- **How to complete this task**
Write out the listing beneath this instruction in its entirety, exactly as it reads.

Entries shown: Begin

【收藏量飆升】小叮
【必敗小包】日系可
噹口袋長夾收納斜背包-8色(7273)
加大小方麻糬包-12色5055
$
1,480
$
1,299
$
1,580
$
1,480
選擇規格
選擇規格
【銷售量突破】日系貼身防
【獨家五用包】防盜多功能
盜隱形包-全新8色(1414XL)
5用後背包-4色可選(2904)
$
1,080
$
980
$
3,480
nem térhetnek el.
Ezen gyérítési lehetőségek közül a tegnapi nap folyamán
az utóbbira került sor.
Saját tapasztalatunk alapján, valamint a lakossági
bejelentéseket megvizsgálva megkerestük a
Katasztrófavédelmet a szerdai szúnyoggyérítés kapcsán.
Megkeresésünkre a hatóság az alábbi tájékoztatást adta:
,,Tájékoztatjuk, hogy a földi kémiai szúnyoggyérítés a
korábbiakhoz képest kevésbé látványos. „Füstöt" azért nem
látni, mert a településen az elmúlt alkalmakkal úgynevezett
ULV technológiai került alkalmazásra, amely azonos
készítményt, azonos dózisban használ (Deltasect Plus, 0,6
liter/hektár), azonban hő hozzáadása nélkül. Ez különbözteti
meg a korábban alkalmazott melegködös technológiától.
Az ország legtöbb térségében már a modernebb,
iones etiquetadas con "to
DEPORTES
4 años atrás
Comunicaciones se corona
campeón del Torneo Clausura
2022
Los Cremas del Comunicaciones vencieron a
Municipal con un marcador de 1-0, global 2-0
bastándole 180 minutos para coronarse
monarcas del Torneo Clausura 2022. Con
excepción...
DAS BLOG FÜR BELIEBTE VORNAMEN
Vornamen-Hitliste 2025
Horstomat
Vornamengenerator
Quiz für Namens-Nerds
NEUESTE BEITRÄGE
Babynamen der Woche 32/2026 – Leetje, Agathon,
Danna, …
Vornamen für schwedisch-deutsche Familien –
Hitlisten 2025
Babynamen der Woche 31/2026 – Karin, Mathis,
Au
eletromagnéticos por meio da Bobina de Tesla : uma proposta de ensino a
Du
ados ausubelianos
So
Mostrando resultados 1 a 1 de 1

Entries shown: End

- **Task output**
【收藏量飆升】小叮
【必敗小包】日系可
噹口袋長夾收納斜背包-8色(7273)
加大小方麻糬包-12色5055
$
1,480
$
1,299
$
1,580
$
1,480
選擇規格
選擇規格
【銷售量突破】日系貼身防
【獨家五用包】防盜多功能
盜隱形包-全新8色(1414XL)
5用後背包-4色可選(2904)
$
1,080
$
980
$
3,480
nem térhetnek el.
Ezen gyérítési lehetőségek közül a tegnapi nap folyamán
az utóbbira került sor.
Saját tapasztalatunk alapján, valamint a lakossági
bejelentéseket megvizsgálva megkerestük a
Katasztrófavédelmet a szerdai szúnyoggyérítés kapcsán.
Megkeresésünkre a hatóság az alábbi tájékoztatást adta:
,,Tájékoztatjuk, hogy a földi kémiai szúnyoggyérítés a
korábbiakhoz képest kevésbé látványos. „Füstöt" azért nem
látni, mert a településen az elmúlt alkalmakkal úgynevezett
ULV technológiai került alkalmazásra, amely azonos
készítményt, azonos dózisban használ (Deltasect Plus, 0,6
liter/hektár), azonban hő hozzáadása nélkül. Ez különbözteti
meg a korábban alkalmazott melegködös technológiától.
Az ország legtöbb térségében már a modernebb,
iones etiquetadas con "to
DEPORTES
4 años atrás
Comunicaciones se corona
campeón del Torneo Clausura
2022
Los Cremas del Comunicaciones vencieron a
Municipal con un marcador de 1-0, global 2-0
bastándole 180 minutos para coronarse
monarcas del Torneo Clausura 2022. Con
excepción...
DAS BLOG FÜR BELIEBTE VORNAMEN
Vornamen-Hitliste 2025
Horstomat
Vornamengenerator
Quiz für Namens-Nerds
NEUESTE BEITRÄGE
Babynamen der Woche 32/2026 – Leetje, Agathon,
Danna, …
Vornamen für schwedisch-deutsche Familien –
Hitlisten 2025
Babynamen der Woche 31/2026 – Karin, Mathis,
Au
eletromagnéticos por meio da Bobina de Tesla : uma proposta de ensino a
Du
ados ausubelianos
So
Mostrando resultados 1 a 1 de 1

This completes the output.